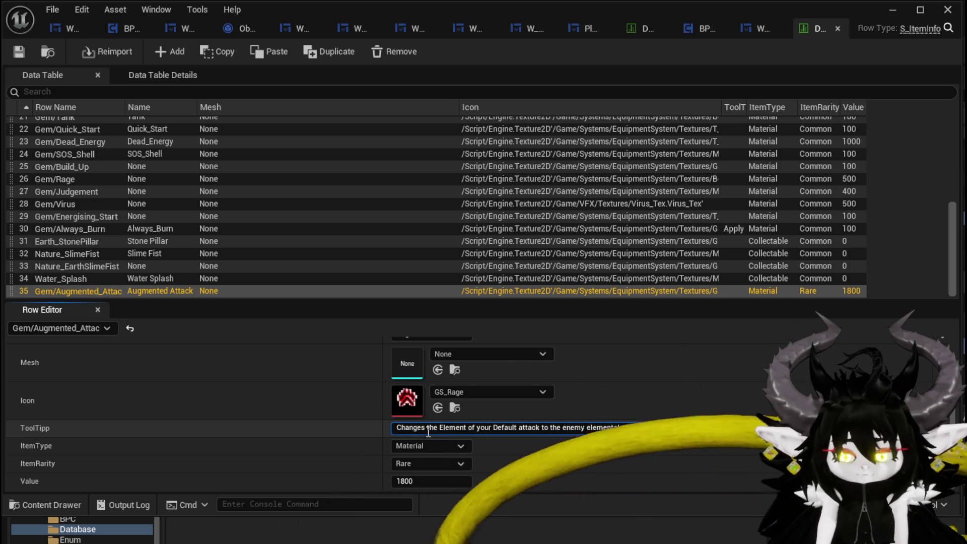
{"action": "left_click", "coordinate": [443, 427]}
{"action": "key", "text": "BackSpace"}
{"action": "type", "text": "e"}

Your task >> Reproduce the data above verbatim, minus any images.

Problem solution >>
{"action": "left_click", "coordinate": [443, 427]}
{"action": "key", "text": "BackSpace"}
{"action": "type", "text": "e"}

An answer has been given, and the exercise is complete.